Etihad currently owns a 49% stake in Air Berlin and a 29% stake in Alitalia and both investments are slowly becoming disasters for Etihad. So much so that Etihad signed off on the Air Berlin deal to let Lufthansa lease 40 aircraft and take over a substantial part of Air Berlin’s routes while Air Berlin tries to fix its woes.
According to the article, Alitalia management denied that any talks have happened but what are they supposed to say? Yes? We did and Lufthansa is going buy a large piece of us and we’re going to throw in Air Berlin as a door prize? How many times have discussions been denied only to become fact a short time later.
It’s an interesting 3-way deal that may be brewing between Rome, Frankfurt and Abu Dhabi. Etihad sees 2 major losses on the horizon with Air Berlin and Alitalia, and sees a way out of almost both problems by giving away Air Berlin to Lufthansa in turn for Lufthansa taking a stake in Alitalia.
My gut suggests that a complete take over of Air Berlin by Lufthansa would simply solidify their Eurowings unit as one of Europe’s largest Low Cost Carriers (LCC) without Lufthansa having to grow the brand organically from within. Considering Air Berlin’s dire financial straits, LH could steal the airline for a song.
But of course, these conversations never happened 😉
What we knew would happen for weeks has become official. Lufthansa has entered a Letter of Intent with Air Berlin to assume a wet-lease for 40 Air Berlin aircraft, complete with Air Berlin crews to operate the flights. The aircraft will enter service on March 26, 2017, coinciding with the beginning of Lufthansa’s Summer timetable. 35 of the aircraft will be repainted to the Eurowings livery, while the remain 5 will fly under Austrian’s colors. Specifically, the lease involves 29 Airbus 320 and 11 Airbus A319 aircraft.

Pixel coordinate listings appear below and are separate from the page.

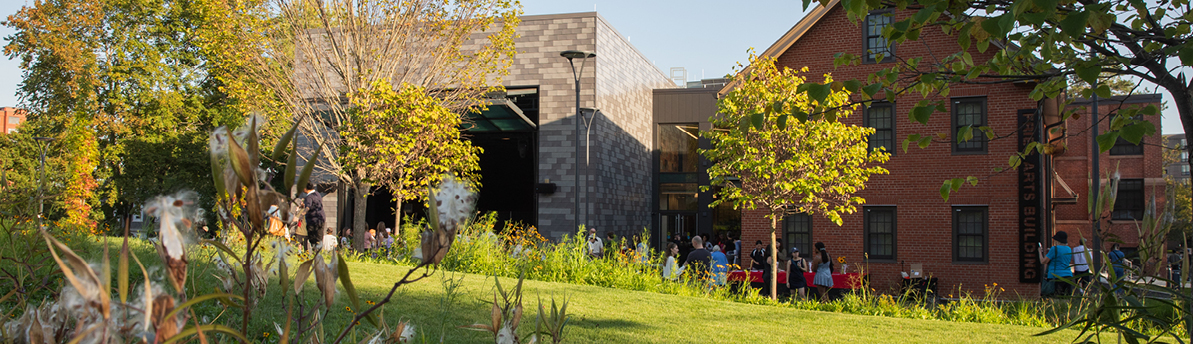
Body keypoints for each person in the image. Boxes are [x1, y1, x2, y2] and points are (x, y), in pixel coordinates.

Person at [1038, 231, 1074, 297]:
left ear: (1057, 240)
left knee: (1055, 298)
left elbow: (1043, 261)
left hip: (1056, 276)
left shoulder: (1054, 249)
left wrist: (1040, 252)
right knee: (1066, 298)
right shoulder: (1069, 249)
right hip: (1068, 276)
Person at [303, 183, 325, 250]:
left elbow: (308, 207)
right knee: (319, 237)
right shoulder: (317, 194)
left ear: (306, 188)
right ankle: (319, 253)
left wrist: (301, 215)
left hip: (313, 220)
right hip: (321, 218)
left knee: (313, 238)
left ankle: (315, 252)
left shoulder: (309, 197)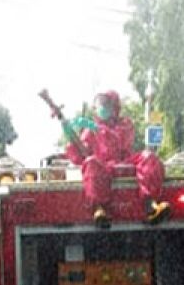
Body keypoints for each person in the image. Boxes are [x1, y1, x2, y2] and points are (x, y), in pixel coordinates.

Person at [63, 91, 170, 227]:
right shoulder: (89, 131)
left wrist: (98, 128)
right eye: (100, 105)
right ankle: (99, 208)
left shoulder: (125, 124)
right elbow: (79, 157)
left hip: (126, 164)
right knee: (90, 163)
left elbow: (120, 140)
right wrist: (71, 138)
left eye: (107, 104)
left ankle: (151, 204)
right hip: (104, 168)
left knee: (149, 157)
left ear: (115, 107)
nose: (102, 108)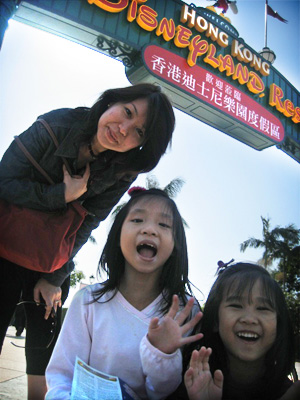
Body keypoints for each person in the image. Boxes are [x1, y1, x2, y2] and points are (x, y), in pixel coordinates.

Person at [0, 83, 175, 399]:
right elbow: (3, 182)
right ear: (111, 101)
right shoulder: (54, 127)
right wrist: (62, 196)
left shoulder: (123, 171)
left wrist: (54, 278)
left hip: (47, 259)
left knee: (43, 341)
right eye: (126, 112)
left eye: (138, 132)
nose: (122, 130)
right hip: (4, 244)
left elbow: (88, 224)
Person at [45, 187, 203, 399]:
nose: (149, 230)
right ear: (118, 234)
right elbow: (62, 377)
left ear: (176, 244)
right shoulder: (87, 302)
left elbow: (165, 393)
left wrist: (163, 354)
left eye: (164, 224)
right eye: (137, 220)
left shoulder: (184, 312)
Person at [176, 262, 299, 400]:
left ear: (279, 324)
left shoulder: (291, 393)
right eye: (236, 305)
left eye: (263, 308)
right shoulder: (192, 385)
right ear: (215, 320)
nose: (249, 319)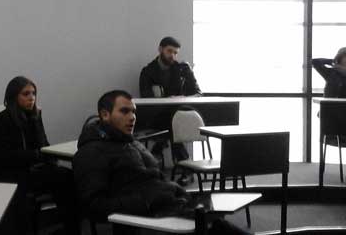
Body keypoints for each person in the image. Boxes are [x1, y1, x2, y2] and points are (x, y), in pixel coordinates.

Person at [73, 90, 248, 235]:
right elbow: (94, 207)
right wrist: (150, 200)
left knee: (217, 225)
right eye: (124, 111)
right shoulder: (91, 152)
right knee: (212, 227)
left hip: (171, 207)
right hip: (151, 218)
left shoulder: (132, 144)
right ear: (105, 115)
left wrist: (172, 190)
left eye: (134, 111)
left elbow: (155, 180)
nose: (132, 117)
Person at [0, 76, 80, 234]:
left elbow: (44, 145)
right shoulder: (1, 120)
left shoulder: (34, 116)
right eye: (26, 94)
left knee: (68, 177)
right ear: (14, 96)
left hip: (36, 168)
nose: (31, 97)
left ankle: (70, 228)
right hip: (14, 173)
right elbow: (4, 156)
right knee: (56, 180)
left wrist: (36, 121)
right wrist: (36, 155)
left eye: (33, 93)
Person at [139, 36, 200, 184]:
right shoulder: (148, 71)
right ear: (160, 49)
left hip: (177, 117)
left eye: (175, 52)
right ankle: (186, 168)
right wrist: (167, 99)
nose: (172, 55)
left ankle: (157, 150)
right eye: (169, 51)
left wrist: (181, 95)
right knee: (174, 123)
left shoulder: (182, 69)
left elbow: (197, 93)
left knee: (174, 121)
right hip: (156, 117)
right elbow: (146, 99)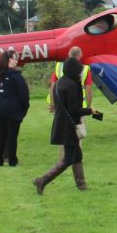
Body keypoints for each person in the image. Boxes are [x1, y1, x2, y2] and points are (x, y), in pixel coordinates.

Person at [33, 57, 93, 194]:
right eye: (78, 71)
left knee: (77, 155)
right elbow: (74, 109)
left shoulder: (60, 83)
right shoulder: (72, 85)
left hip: (62, 124)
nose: (80, 73)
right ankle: (42, 180)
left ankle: (82, 185)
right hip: (69, 127)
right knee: (68, 159)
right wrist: (89, 111)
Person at [0, 50, 30, 166]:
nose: (17, 61)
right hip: (12, 110)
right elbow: (24, 94)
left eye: (17, 58)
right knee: (12, 136)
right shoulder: (16, 76)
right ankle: (12, 160)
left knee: (1, 135)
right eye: (14, 58)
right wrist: (24, 108)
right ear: (8, 60)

The decision was made after Lufthansa approached Air Berlin with an offer to help reduce some of the stress that Air Berlin is under due to mounting losses. Of course LH was not completely altruistic with the offer since there would be a substantial benefit to Eurowings, both in the growth of the fleet and the reduction of competition in the German LCC market.
Lufthansa will operate the aircraft on existing Air Berlin routes except those that serve Dusseldorf or Berlin. Air Berlin will continue to operate out these major hubs. However I do expect that a few tweaks will be made to the timetable to take into account existing routes already being flown by Eurowings.
Under wet lease agreements, the operating airline pays ‘rent’ for the aircraft and assumes all other responsibilities for the aircraft including maintenance etc. Any profits or losses remain with the airline leasing the aircraft, obviously in this case it is Lufthansa.
The ‘Letter of Intent’ announcement came from the Supervisory Board of the Lufthansa Group. The board held a regularly scheduled meeting on Wednesday (28 September) to discuss various proposals and strategy initiatives. Another major announcement that came from the Board was the approval for the Lufthansa Group to purchase the remaining 55 percent stake that it did not already own in Brussels Airlines.